Evening crawled in like a thief. Erfan arrived without knocking. He always knew the worst times to come, and always came anyway.
"I heard..." Erfan said, his voice low.
Amir didn't look up.
Erfan sat near the discarded paper, fingers brushing the edges but never picking one up.
"You tore it all."
"I had to."
"You built something. You breathed into it."
Amir exhaled. It wasn't breathing back.
Maybe it couldn't. Maybe it needed more time.
Amir finally looked at him. "Time I don't have. Time I wasted trying to understand a version of myself that doesn't exist."
Erfan's gaze lingered on the pieces of story—now nothing but dead leaves. "Is this about your father?"
Amir nodded. "He died before I got to ask. Before I could even try to hate him properly."
"You were writing to survive it."
"I was writing to escape it.

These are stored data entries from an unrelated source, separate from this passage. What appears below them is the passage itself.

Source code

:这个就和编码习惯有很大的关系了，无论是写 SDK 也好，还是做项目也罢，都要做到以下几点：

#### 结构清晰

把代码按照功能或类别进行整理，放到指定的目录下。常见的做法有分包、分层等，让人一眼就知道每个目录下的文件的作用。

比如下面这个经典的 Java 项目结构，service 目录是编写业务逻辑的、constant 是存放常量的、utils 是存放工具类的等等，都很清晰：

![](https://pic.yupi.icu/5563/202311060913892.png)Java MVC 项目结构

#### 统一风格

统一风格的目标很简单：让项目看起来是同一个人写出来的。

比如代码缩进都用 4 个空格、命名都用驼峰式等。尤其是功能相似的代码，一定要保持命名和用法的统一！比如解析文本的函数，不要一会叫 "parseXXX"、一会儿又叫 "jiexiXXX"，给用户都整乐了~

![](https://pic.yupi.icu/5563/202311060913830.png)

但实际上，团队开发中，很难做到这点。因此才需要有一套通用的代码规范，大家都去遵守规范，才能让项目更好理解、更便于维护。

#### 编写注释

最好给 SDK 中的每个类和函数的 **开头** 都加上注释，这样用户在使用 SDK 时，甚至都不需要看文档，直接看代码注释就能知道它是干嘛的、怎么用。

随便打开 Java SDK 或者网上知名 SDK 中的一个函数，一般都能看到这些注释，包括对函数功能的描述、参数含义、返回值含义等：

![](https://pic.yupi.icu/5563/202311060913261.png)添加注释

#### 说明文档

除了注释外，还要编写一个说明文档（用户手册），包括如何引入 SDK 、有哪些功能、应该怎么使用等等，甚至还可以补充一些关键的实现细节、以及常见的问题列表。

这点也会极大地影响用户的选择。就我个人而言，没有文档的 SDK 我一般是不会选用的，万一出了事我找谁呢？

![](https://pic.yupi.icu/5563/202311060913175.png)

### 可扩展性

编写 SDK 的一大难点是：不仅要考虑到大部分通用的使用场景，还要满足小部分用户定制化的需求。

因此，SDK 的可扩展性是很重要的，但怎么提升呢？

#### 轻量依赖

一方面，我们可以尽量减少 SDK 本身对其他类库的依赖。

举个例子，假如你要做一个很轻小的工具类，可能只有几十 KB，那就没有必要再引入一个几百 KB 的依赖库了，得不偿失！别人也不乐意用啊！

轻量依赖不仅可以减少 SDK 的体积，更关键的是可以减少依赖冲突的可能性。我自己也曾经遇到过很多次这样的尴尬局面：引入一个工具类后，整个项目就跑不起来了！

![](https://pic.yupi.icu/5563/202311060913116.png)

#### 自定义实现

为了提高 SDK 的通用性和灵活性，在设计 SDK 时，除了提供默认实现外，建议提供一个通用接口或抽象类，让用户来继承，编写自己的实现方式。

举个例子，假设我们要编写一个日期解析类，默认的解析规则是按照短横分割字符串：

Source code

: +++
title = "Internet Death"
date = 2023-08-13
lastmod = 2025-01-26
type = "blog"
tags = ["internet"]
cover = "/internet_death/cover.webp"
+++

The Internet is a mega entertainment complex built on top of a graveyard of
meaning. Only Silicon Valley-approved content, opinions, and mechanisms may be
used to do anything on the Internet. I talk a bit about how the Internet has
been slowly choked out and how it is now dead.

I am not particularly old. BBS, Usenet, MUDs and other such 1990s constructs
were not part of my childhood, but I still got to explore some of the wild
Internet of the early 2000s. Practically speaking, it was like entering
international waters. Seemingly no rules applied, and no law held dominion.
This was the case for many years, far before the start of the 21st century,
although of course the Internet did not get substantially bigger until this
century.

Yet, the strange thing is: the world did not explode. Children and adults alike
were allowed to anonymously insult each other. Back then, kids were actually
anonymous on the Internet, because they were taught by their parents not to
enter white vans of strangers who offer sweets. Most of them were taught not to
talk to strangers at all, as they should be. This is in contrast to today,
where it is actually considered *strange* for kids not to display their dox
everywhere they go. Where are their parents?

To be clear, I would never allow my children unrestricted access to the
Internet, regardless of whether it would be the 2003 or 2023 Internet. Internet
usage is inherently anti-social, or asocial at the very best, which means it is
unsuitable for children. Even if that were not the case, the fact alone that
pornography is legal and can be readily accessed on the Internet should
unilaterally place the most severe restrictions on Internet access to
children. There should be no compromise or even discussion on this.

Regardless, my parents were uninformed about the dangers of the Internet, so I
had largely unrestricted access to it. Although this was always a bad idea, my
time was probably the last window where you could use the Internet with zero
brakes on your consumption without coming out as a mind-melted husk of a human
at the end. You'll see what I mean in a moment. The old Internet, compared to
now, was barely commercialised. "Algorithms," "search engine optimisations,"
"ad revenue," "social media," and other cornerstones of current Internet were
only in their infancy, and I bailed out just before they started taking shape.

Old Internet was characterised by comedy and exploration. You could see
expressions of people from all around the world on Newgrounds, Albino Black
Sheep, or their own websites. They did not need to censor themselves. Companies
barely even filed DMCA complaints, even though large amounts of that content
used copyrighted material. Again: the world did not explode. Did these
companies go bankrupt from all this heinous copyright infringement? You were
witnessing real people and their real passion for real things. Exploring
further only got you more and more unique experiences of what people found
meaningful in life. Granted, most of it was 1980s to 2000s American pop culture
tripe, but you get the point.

I thought I was freeing something in me, but I was just making another cage."
The silence stretched too long.
"Moon's still out." Erfan said, gesturing toward the window.
"..."
Later, the apartment stilled. Amir lay on the floor, the pages around him like fallen feathers. The cold from the window stung his fingers. He didn't move.
The story didn't call to him. Not anymore.
Whatever voice had once spoken was gone. Crushed under the weight of memory, grief, and the soft, undeniable truth: he wasn't ready. Not yet... Not ever again. Moonlight touched the windowsill; and passed by.